23 March 2013

Calling MTF CUNY Faculty Members!

Last night, I had dinner with a friend who's in a late stage of her transition.  She teaches in the City University of New York (CUNY), as I do.  Although our situations are somewhat different, we have faced many of the same challenges in navigating university system.  

Aside from transphobia and pure-and-simple pettiness (and, to be fair, gestures of support) from unexpected as well as anticipated sources, we both have had to deal with administrators who didn't know or understand policies--or, in a few cases, chose to ignore them--in matters ranging from changing our names on our records to time off.  

My friend has said she learned a few things from my experiences, and that she hopes things will go more smoothly for the next faculty member who transitions on the job.  I said that we need to communicate with, not only those who are about to transition, but those who have already done so, while working in CUNY.

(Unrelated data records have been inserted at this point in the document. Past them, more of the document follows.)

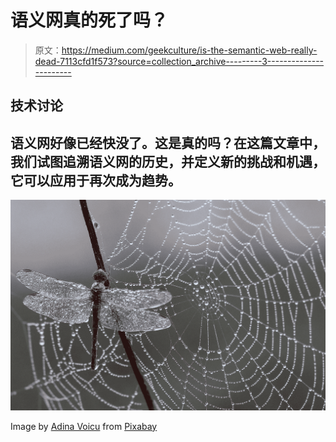 # 语义网真的死了吗？

> 原文：<https://medium.com/geekculture/is-the-semantic-web-really-dead-7113cfd1f573?source=collection_archive---------3----------------------->

## 技术讨论

## 语义网好像已经快没了。这是真的吗？在这篇文章中，我们试图追溯语义网的历史，并定义新的挑战和机遇，它可以应用于再次成为趋势。

![](img/948036a6f46cb01a6f6ccc9451ea1d0b.png)

Image by [Adina Voicu](https://pixabay.com/users/adinavoicu-485024/?utm_source=link-attribution&utm_medium=referral&utm_campaign=image&utm_content=1729157) from [Pixabay](https://pixabay.com/?utm_source=link-attribution&utm_medium=referral&utm_campaign=image&utm_content=1729157)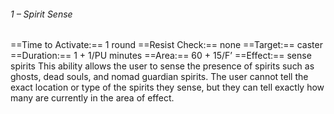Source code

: ###### 1 – Spirit Sense
==Time to Activate:== 1 round
==Resist Check:== none
==Target:== caster
==Duration:== 1 + 1/PU minutes
==Area:== 60 + 15/F’
==Effect:== sense spirits
This ability allows the user to sense the presence of spirits such as ghosts, dead souls, and nomad guardian spirits. The user cannot tell the exact location or type of the spirits they sense, but they can tell exactly how many are currently in the area of effect.
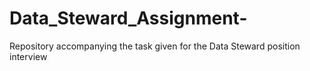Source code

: # Data_Steward_Assignment-
Repository accompanying the task given for the Data Steward position interview
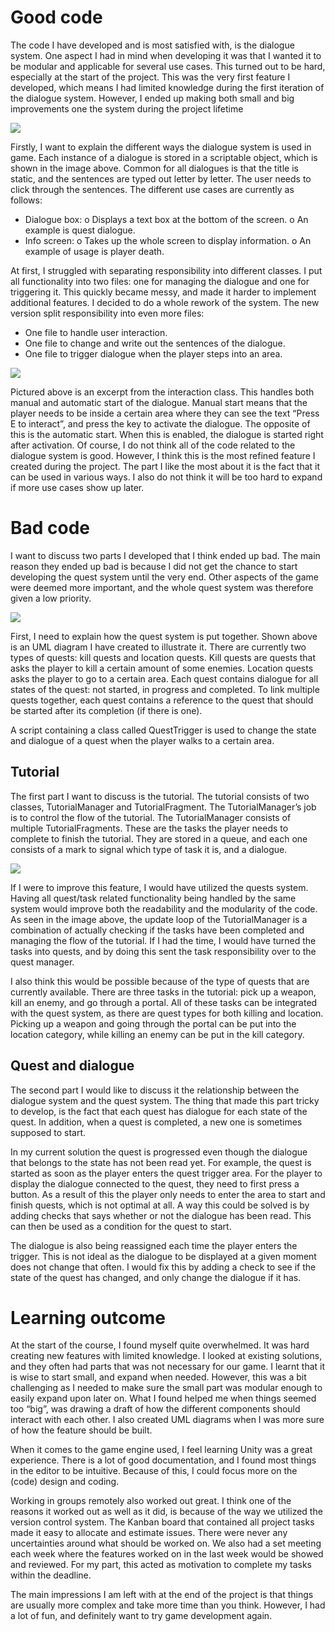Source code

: # Good code
The code I have developed and is most satisfied with, is the dialogue system. One aspect I had in mind when developing it was that I wanted it to be modular and applicable for several use cases. This turned out to be hard, especially at the start of the project. This was the very first feature I developed, which means I had limited knowledge during the first iteration of the dialogue system. However, I ended up making both small and big improvements one the system during the project lifetime

![](./Images/maren_image1.PNG)

Firstly, I want to explain the different ways the dialogue system is used in game. Each instance of a dialogue is stored in a scriptable object, which is shown in the image above. Common for all dialogues is that the title is static, and the sentences are typed out letter by letter. The user needs to click through the sentences. The different use cases are currently as follows:
-	Dialogue box:
o	Displays a text box at the bottom of the screen.
o	An example is quest dialogue.
-	Info screen:
o	Takes up the whole screen to display information.
o	An example of usage is player death.

At first, I struggled with separating responsibility into different classes. I put all functionality into two files: one for managing the dialogue and one for triggering it. This quickly became messy, and made it harder to implement additional features. I decided to do a whole rework of the system. The new version split responsibility into even more files:
-	One file to handle user interaction.
-	One file to change and write out the sentences of the dialogue.
-	One file to trigger dialogue when the player steps into an area.

![](./Images/maren_image2.PNG)

Pictured above is an excerpt from the interaction class. This handles both manual and automatic start of the dialogue. Manual start means that the player needs to be inside a certain area where they can see the text “Press E to interact”, and press the key to activate the dialogue. The opposite of this is the automatic start. When this is enabled, the dialogue is started right after activation.
Of course, I do not think all of the code related to the dialogue system is good. However, I think this is the most refined feature I created during the project. The part I like the most about it is the fact that it can be used in various ways. I also do not think it will be too hard to expand if more use cases show up later.

# Bad code
I want to discuss two parts I developed that I think ended up bad. The main reason they ended up bad is because I did not get the chance to start developing the quest system until the very end. Other aspects of the game were deemed more important, and the whole quest system was therefore given a low priority.

![](./Images/maren_image3.png)

First, I need to explain how the quest system is put together. Shown above is an UML diagram I have created to illustrate it. There are currently two types of quests: kill quests and location quests. Kill quests are quests that asks the player to kill a certain amount of some enemies. Location quests asks the player to go to a certain area. Each quest contains dialogue for all states of the quest: not started, in progress and completed. To link multiple quests together, each quest contains a reference to the quest that should be started after its completion (if there is one).

A script containing a class called QuestTrigger is used to change the state and dialogue of a quest when the player walks to a certain area. 

## Tutorial
The first part I want to discuss is the tutorial. The tutorial consists of two classes, TutorialManager and TutorialFragment. The TutorialManager’s job is to control the flow of the tutorial. The TutorialManager consists of multiple TutorialFragments. These are the tasks the player needs to complete to finish the tutorial. They are stored in a queue, and each one consists of a mark to signal which type of task it is, and a dialogue. 

![](./Images/maren_image4.PNG)

If I were to improve this feature, I would have utilized the quests system. Having all quest/task related functionality being handled by the same system would improve both the readability and the modularity of the code. As seen in the image above, the update loop of the TutorialManager is a combination of actually checking if the tasks have been completed and managing the flow of the tutorial. If I had the time, I would have turned the tasks into quests, and by doing this sent the task responsibility over to the quest manager.

I also think this would be possible because of the type of quests that are currently available. There are three tasks in the tutorial: pick up a weapon, kill an enemy, and go through a portal. All of these tasks can be integrated with the quest system, as there are quest types for both killing and location. Picking up a weapon and going through the portal can be put into the location category, while killing an enemy can be put in the kill category.

## Quest and dialogue
The second part I would like to discuss it the relationship between the dialogue system and the quest system. The thing that made this part tricky to develop, is the fact that each quest has dialogue for each state of the quest. In addition, when a quest is completed, a new one is sometimes supposed to start.

In my current solution the quest is progressed even though the dialogue that belongs to the state has not been read yet. For example, the quest is started as soon as the player enters the quest trigger area. For the player to display the dialogue connected to the quest, they need to first press a button. As a result of this the player only needs to enter the area to start and finish quests, which is not optimal at all.  A way this could be solved is by adding checks that says whether or not the dialogue has been read. This can then be used as a condition for the quest to start.

The dialogue is also being reassigned each time the player enters the trigger. This is not ideal as the dialogue to be displayed at a given moment does not change that often. I would fix this by adding a check to see if the state of the quest has changed, and only change the dialogue if it has.

# Learning outcome
At the start of the course, I found myself quite overwhelmed. It was hard creating new features with limited knowledge. I looked at existing solutions, and they often had parts that was not necessary for our game. I learnt that it is wise to start small, and expand when needed. However, this was a bit challenging as I needed to make sure the small part was modular enough to easily expand upon later on. What I found helped me when things seemed too “big”, was drawing a draft of how the different components should interact with each other. I also created UML diagrams when I was more sure of how the feature should be built.

When it comes to the game engine used, I feel learning Unity was a great experience. There is a lot of good documentation, and I found most things in the editor to be intuitive. Because of this, I could focus more on the (code) design and coding.

Working in groups remotely also worked out great. I think one of the reasons it worked out as well as it did, is because of the way we utilized the version control system. The Kanban board that contained all project tasks made it easy to allocate and estimate issues. There were never any uncertainties around what should be worked on. We also had a set meeting each week where the features worked on in the last week would be showed and reviewed. For my part, this acted as motivation to complete my tasks within the deadline. 

The main impressions I am left with at the end of the project is that things are usually more complex and take more time than you think. However, I had a lot of fun, and definitely want to try game development again.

The problem, she said, is finding those other faculty members.  CUNY consists of eleven four-year colleges, six community colleges, The Graduate Center and a few other schools, scattered across a few hundred square miles.  

She thinks we should have an association of male-to-female transsexual/transgender faculty and staff members in the CUNY system.  I think it's a great idea, whether we are an informal association that meets for tea and discusses our experiences, or morph into a more formal organization sponsored or chartered by CUNY.  

Consider this post the first announcement of our intention to form such a group.  If you are an MTF faculty or staff member in any CUNY school and are interested, please let me know.  Also, if you know such a faculty or staff member, please feel free to pass this announcement on to her.  

The only real restriction we want to place on the group is that its members are actually in, or have completed, their transitions:  This is not a group for those who are questioning whether or not they are really trans. (There are such groups at the LGBT Community Center and other places here in New York.)  So, my friend and I thought that it would be best to limit membership to those who are, at minimum, taking hormones and have at least the intention of continuing their transitions.  We are not trying to be exclusionary; we simply want the group (in whatever form it takes) to be focused on some of the experiences shared by those of us who are transitioning, or have transitioned, while teaching in CUNY schools.